There are the set of FD for a Relation R(A, B,C,D,E,F,G) F= (A->B, BC->DE, AEF->G, AC->DE)...

R(A,B,C,D,E,F,G)

Candidate Keys of relation are minimal set of attributes that are uniquely identifying row in the relation.

Method to find candidate keys:

Finding closure: if closure contains all attributes present in the relation then it is candidate key.

This set should be minimal set.

Closure of attribute lists all attributes that are present in the right hand side of current attribute.

Funtional dependencies:

A->B

BC->DE

AEF->G

AC->DE

A closure={A,B} not all attributes listed in the set hence A only is not candidate key.

{ACF} closure =>{ A,C,F,G,B,D,E } all attributes listed in the set hence {ACF} is candidate key.

BDE closure => { B,D,E } not all attributes listed in the set.

Hence, ACF is the candidate key.

b)

Rule for BCNF:

Every functional dependency must have super key on left side.

Super key: set of attributes that are uniquely identifying row in the relation.

Method to find super keys:

Finding closure: if closure contains all attributes present in the relation then it is super key.

Closure of attribute lists all attributes that are present in the right hand side of current attribute.

Funtional dependencies:

A->B

A closure ={ A,B} hence not super key

BC->DE

BC closure ={ B,C } hence not super key

AEF->G

AEF closure ={A,E,F,G,B} hence not super key

AC->DE

AC closure={A,C,B,D,E} hence not super key

Hence, it is not BCNF

C)

3NF:

If a->b is Functional dependency then a and b should not be non-prime attributes. This is rule for 3NF

Candidate Keys of relation are minimal set of attributes that are uniquely identifying row in the relation.

In this set, each attribute is called prime attributes. Attributes which are not belongs to any candidate key are non-prime attributes.

Funtional dependencies:

Candidate key is { A,C,F }

A->B Since A is prime attribute, it is following 3NF

BC->DE it is not following

AEF->G it is not following

AC->DE it is following 3NF

Now 3 NF decomposition:

R(A,B,C,D,E,F,G)

BC->DE not following

Step 1:

Find closure of BC

BC closure={B,C,D,E}

Step 2:

Apart from BC,Extra attributes D,E should be eliminated from R(A,B,C,D,E,F,G)

And should form new relation as follows.

R(A,B,C,D,E,F,G)

Decomposed into

R1(A,B,C,F,G)

R2(B,C,D,E)

Again R1 table should be decomposed to new table as AEF->G it is not following

AEF closure={ A,B,E,F,G}

Apart from AEF, extra attributes B,G should be elimited from R1(A,B,C,F,G)

R(A,B,C,D,E,F,G)

Decomposed into

R1(A,C,F)

R2(B,C,D,E)

R3(A,B,E,F,G)

R3(A,B,E,F,G) no significance B here, hence while decomposition we can leave attribute in the R1 relation.

Finally R(A,B,C,D,E,F,G)

Decomposed into

R1(A,B,C,F)

R2(B,C,D,E)

R3(A,E,F,G)

D)

Lossless join:

Relation should have common attributes with atleast one relation and those attributes should be primary key for one of those relations.
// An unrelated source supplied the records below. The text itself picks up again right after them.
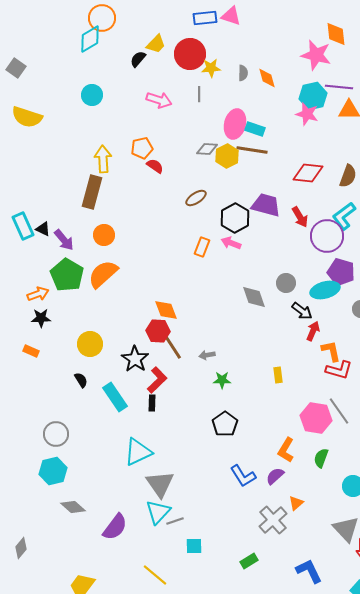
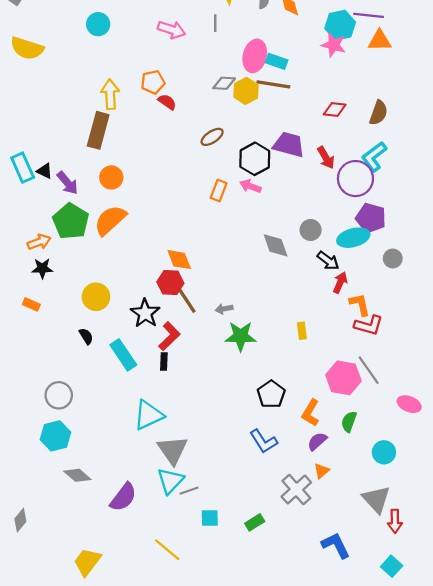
red diamond: (308, 173) -> (335, 110), size x0.7
green star: (222, 380) -> (241, 336), size x1.6
black pentagon: (225, 424) -> (271, 394), moved
purple semicircle: (275, 476) -> (317, 441), moved
green rectangle: (249, 561) -> (255, 522), moved

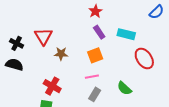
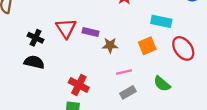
purple rectangle: (99, 32) -> (91, 32), moved, turned -40
brown star: (61, 54) -> (110, 45), moved
orange square: (95, 55) -> (147, 46), moved
gray rectangle: (95, 94) -> (128, 92), turned 32

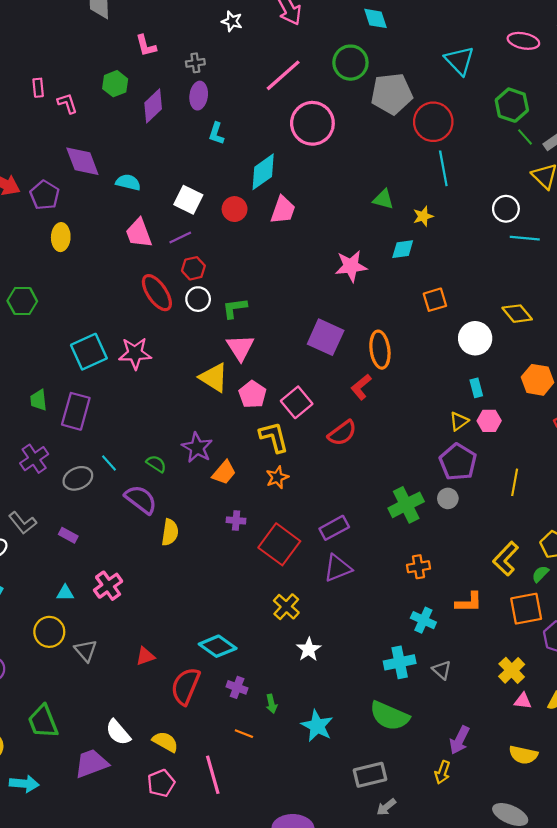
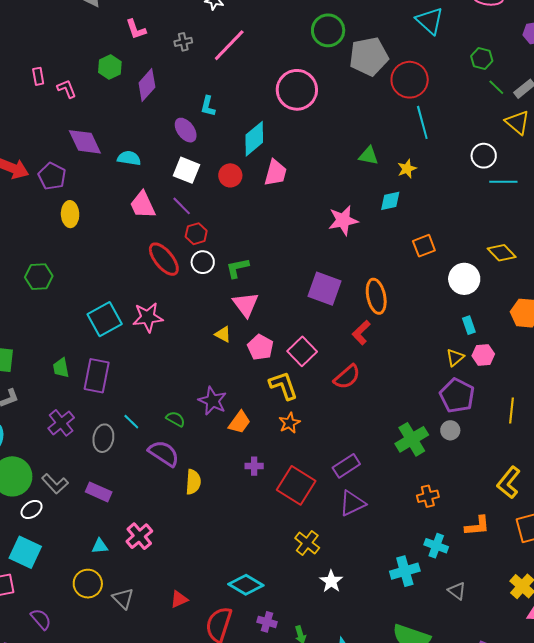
pink line: (283, 75) -> (229, 45), moved
purple ellipse: (199, 96) -> (186, 130), moved, turned -40
green hexagon: (512, 105) -> (482, 58), size x0.7
purple line: (180, 238) -> (182, 206), turned 75
yellow triangle: (214, 378) -> (223, 334), size x0.6
gray ellipse: (78, 478) -> (103, 438), turned -52
purple rectangle: (68, 535) -> (99, 492), size x1.4
cyan cross: (400, 662) -> (405, 571), moved

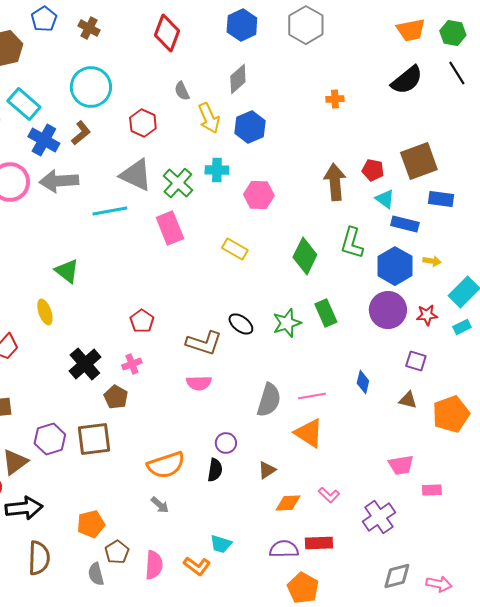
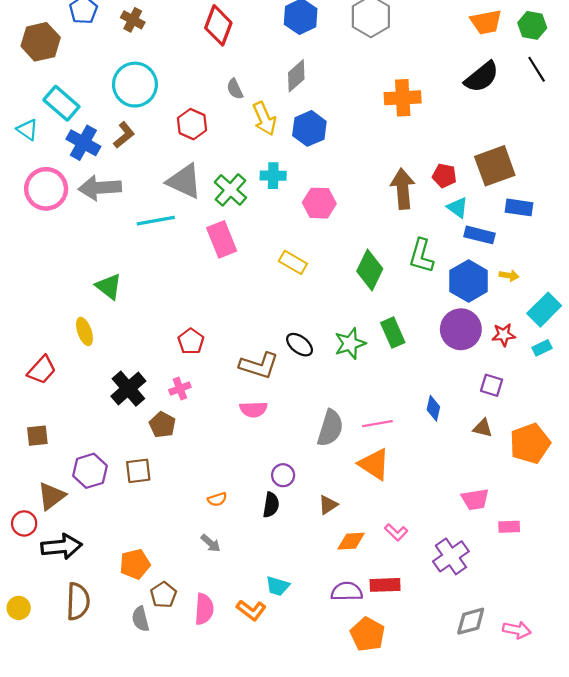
orange cross: (335, 99) -> (403, 98), size x1.8
brown square: (94, 439) -> (138, 471), size x0.7
orange semicircle: (166, 465) -> (217, 499), size x0.5

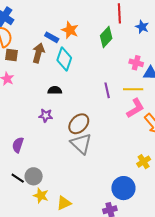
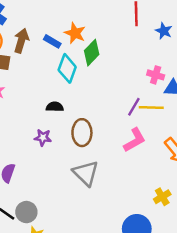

Then it is lossless join. Otherwise it is lossy.

R1 and R2 have common BC . BC is key for R2

R1 and R3 have common AEF. AEF is key for R3

Hence it is lossless

Dependency preserving: After decomposition, final relations should follow given functional dependencies.

R1(A,B,C,F) R2(B,C,D,E) R3(A,E,F,G)

A->B : it is followed by R1

BC->DE : it is followed by R2

AEF->G: it is followed by R3

AC->DE

A->B if we apply C on both sides, it becomes AC->BC

R2 follows BC->DE

By transitive law, if AC-> BC and BC->DE then AC->DE

Hence, all functional depencies are followed by decomposed relations. It is dependency preserving.